Viel wird aktuell über die Überarbeitung der OIB Richtlinie 2 diskutiert. Während die Holzbauer über eine Gleichstellung der Bauweisen jubeln, fühlen sich die Massivbauer schwer benachteiligt und orten durch die Herabsetzung des Brandschutzniveaus eine einseitige Bevorzugung des Baustoffes Holz. Der Bau & Immobilien Report hat Reinhold Lindner, Sprecher BAU!MASSIV!, und Stefan Vötter, Geschäftsführer BAU.GENIAL, zum verbalen Schlagabtausch gebeten.
Pro: Brandschutzanforderungen mit Holz umsetzbar
"Die laufende Normenarbeit zielt klar und deutlich darauf ab, den Sicherheitsstandard von Gebäuden unter Einbeziehung der neuesten technischen Entwicklungen ständig zu optimieren – und zwar unabhängig von der Bauweise. Früher wurde Holz in dieser Beziehung benachteiligt, musste höhere Auflagen erfüllen als massive Baustoffe. Mit der Überarbeitung der OIB-Richtlinien ist eine Gleichstellung der Bauweisen hergestellt worden. Die Experten des OIB haben ihren neuen Richtlinien eine Reihe von Brandversuchen und Forschungsprojekten vorausgeschickt. Alle diese Studien haben nachgewiesen, dass sich die Brandschutzanforderungen der unterschiedlichen Klassen von REI 30 bis REI 90 mit Holz sicher umsetzen lassen.
Tatsache ist: Es geht weder um eine Bevorzugung des Baustoffes Holz noch um eine Senkung der Sicherheitsstandards. Das will niemand. Worum es geht, ist die Gleichstellung des Baustoffes Holz mit mineralischen Baustoffen – und die ist absolut gerechtfertigt.
Ich bin selbst aktiver Feuerwehrmann einer Freiwilligen Feuerwehr und kann aus der Praxis bestätigen, dass die oberste Gefahrenquelle für Bewohner die mobile Brandlast ist. Zuerst brennen die Inneneinrichtung und dekorative Gegenstände. Dabei entstehen Rauchgase, und die sind die größte Gefahr für Leib und Leben – lange bevor die Brandlast des Gebäudes zum Tragen kommt. Das bedeutet, dass einfache Hilfsmittel wie Brandmelder den Schutz der Menschen deutlich erhöhen können.
Wenn wir in Österreich über Brandschutz sprechen, dann bewegen wir uns dabei auf in Europa überdurchschnittlich hohem Niveau – und das ist gut so. Daran müssen wir festhalten und die Brandschutzqualität durch zielführende Maßnahmen immer weiter verbessern."

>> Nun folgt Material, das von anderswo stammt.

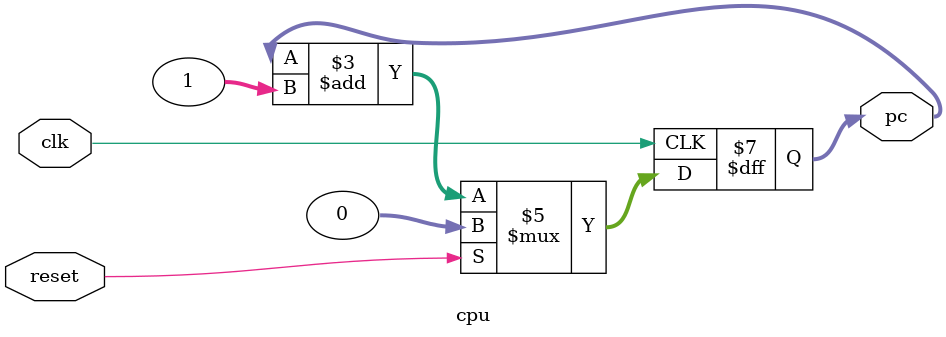
<source format=v>
`timescale 1ns / 1ps

module cpu(
    input clk,
    input reset,
    output reg[31:0] pc
);  
    always @(posedge clk) begin
        if (reset == 1)
            pc <= 0;
        else
            pc <= pc + 1;
    end
    
    
endmodule

</source>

Stefan Vötter, Geschäftsführer BAU.GENIAL
Contra: Tragweite der Entscheidung nicht bewusst
"Grundsätzlich ist anzumerken, dass der Schutz des menschlichen Lebens oberstes Gebot im Bereich des Brandschutzes darstellt. In diesem Zusammenhang hat der Massivbau generell gegenüber dem Holzbau den großen Vorteil, dass er nicht brennbar ist. Die Herabsetzung des Brandschutzniveaus im Zuge der Überarbeitung der OIB Richtlinie 2 führt in diesem Zusammenhang beim Holzbau dazu, dass die Herabsetzung der Sicherheitsniveaus durch zusätzliche haustechnische Einbauten wie teure Brandmeldeanlagen kompensiert werden muss. Ob dies im Sinne der ursprünglich als oberstes Ziel angedachten Vereinfachung und Kostenreduktion ist, bleibt jedem selbst überlassen, zu beurteilen.

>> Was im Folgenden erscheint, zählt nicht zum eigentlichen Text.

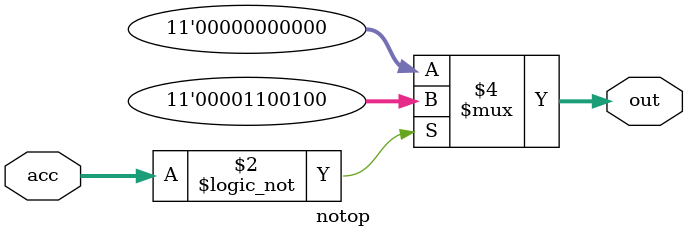
<source format=v>
module notop(
  input signed [10:0] acc,
  output reg signed [10:0] out);
  
  always @(*)
  begin
    if(acc == 0)
      out = 100;
    else
      out = 0;
  end

`ifdef FORMAL
    always @(*) begin
        assert(out == 100 || out == 0);
    end
`endif
endmodule

</source>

Gerade im städtischen Bereich geht es beim Brandschutz aber nicht nur um Personenschutz, sondern auch um Objektschutz. Sowohl die Ausbreitung der Flammen als auch ein Brandüberschlag auf andere Gebäude erfolgt bei Holzbauten deutlich rascher als im Massivbau und ist für die Einsatzkräfte oft nicht beherrschbar. Bei Massivbauten bleibt bei einem Brand fast in allen Fällen zumindest die Tragstruktur erhalten, die Brandausbreitung kann leichter begrenzt werde, und die Personen und das Eigentum von Nachbarwohnungen können so leichter geschützt werden.

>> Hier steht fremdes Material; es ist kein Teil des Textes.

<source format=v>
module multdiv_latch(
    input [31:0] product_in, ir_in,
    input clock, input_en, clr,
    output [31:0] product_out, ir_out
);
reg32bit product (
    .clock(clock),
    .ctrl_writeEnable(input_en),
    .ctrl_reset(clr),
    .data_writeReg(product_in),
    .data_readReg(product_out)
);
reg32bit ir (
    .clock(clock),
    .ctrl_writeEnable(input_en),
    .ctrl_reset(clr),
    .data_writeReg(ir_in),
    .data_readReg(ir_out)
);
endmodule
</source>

Was auf den ersten Blick als Vereinfachung erscheint, entpuppt sich beim zweiten Hinschauen als gelungene Lobbyingmaßnahme der Holzbauer, deren Konsequenzen die involvierten Entscheidungsträger vielleicht in ihrer ganzen Tragweite noch gar nicht bedacht haben."
Reinhold Lindner, Sprecher BAU!MASSIV!